--- Input data Enclosed Below ---

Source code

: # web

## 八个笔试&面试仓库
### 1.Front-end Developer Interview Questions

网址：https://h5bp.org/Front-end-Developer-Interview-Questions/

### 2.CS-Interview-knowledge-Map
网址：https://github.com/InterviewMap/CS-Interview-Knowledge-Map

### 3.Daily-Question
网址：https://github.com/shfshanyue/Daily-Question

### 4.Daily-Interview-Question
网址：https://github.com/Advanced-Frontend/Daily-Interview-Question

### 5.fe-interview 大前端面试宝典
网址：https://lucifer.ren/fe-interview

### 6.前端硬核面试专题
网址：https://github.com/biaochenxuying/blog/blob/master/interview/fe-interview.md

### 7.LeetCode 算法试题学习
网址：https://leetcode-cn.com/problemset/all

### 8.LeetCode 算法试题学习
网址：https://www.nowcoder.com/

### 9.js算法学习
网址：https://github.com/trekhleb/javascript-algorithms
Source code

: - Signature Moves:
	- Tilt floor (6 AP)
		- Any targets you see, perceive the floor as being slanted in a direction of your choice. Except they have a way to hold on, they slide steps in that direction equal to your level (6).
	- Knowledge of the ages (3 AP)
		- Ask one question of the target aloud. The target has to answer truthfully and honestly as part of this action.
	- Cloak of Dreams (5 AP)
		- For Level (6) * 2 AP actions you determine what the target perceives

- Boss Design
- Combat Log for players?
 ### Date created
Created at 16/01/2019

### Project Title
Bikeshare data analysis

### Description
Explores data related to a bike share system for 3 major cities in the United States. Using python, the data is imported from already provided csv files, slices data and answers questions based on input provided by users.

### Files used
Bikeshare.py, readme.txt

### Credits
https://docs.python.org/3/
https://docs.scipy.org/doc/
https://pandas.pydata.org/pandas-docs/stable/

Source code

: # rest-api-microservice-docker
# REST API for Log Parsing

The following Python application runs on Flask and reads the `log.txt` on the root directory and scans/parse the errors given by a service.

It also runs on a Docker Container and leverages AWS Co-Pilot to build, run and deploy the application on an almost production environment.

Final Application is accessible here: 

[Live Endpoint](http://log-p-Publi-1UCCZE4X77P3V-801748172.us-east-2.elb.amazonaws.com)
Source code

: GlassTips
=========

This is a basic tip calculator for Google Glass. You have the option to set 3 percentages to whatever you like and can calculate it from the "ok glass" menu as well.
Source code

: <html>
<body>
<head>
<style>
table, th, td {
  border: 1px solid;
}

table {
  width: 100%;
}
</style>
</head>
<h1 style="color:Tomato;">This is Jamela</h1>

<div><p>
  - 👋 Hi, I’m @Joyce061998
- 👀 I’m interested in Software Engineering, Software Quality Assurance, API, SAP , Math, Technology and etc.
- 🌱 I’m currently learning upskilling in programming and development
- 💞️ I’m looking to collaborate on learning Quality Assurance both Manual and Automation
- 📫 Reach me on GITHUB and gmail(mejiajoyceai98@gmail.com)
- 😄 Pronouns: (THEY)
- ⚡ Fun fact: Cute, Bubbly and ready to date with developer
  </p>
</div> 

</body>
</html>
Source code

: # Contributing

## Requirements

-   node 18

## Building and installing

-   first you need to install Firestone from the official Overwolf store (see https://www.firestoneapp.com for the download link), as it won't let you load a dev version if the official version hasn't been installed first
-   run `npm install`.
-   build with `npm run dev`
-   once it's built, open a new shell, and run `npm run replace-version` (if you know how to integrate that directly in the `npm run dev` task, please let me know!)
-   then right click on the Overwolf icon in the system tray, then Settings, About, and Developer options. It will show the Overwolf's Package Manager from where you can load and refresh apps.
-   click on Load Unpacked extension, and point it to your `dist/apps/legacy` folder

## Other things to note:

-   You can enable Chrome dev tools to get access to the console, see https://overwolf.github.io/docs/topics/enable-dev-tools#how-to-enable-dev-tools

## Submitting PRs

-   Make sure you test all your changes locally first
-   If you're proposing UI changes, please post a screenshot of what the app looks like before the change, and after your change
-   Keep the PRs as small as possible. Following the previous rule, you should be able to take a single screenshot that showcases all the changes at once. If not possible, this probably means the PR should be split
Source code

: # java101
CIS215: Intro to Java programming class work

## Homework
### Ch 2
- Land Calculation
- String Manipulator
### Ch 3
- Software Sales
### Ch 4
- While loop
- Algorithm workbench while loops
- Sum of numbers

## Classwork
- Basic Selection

--- End of Enclosed Input data ---

(Your task): The response must consist solely of the lines from the top of the records through the line holding "网址：https://lee", copied word for word.

(Result for this task):
Source code

: # web

## 八个笔试&面试仓库
### 1.Front-end Developer Interview Questions

网址：https://h5bp.org/Front-end-Developer-Interview-Questions/

### 2.CS-Interview-knowledge-Map
网址：https://github.com/InterviewMap/CS-Interview-Knowledge-Map

### 3.Daily-Question
网址：https://github.com/shfshanyue/Daily-Question

### 4.Daily-Interview-Question
网址：https://github.com/Advanced-Frontend/Daily-Interview-Question

### 5.fe-interview 大前端面试宝典
网址：https://lucifer.ren/fe-interview

### 6.前端硬核面试专题
网址：https://github.com/biaochenxuying/blog/blob/master/interview/fe-interview.md

### 7.LeetCode 算法试题学习
网址：https://leetcode-cn.com/problemset/all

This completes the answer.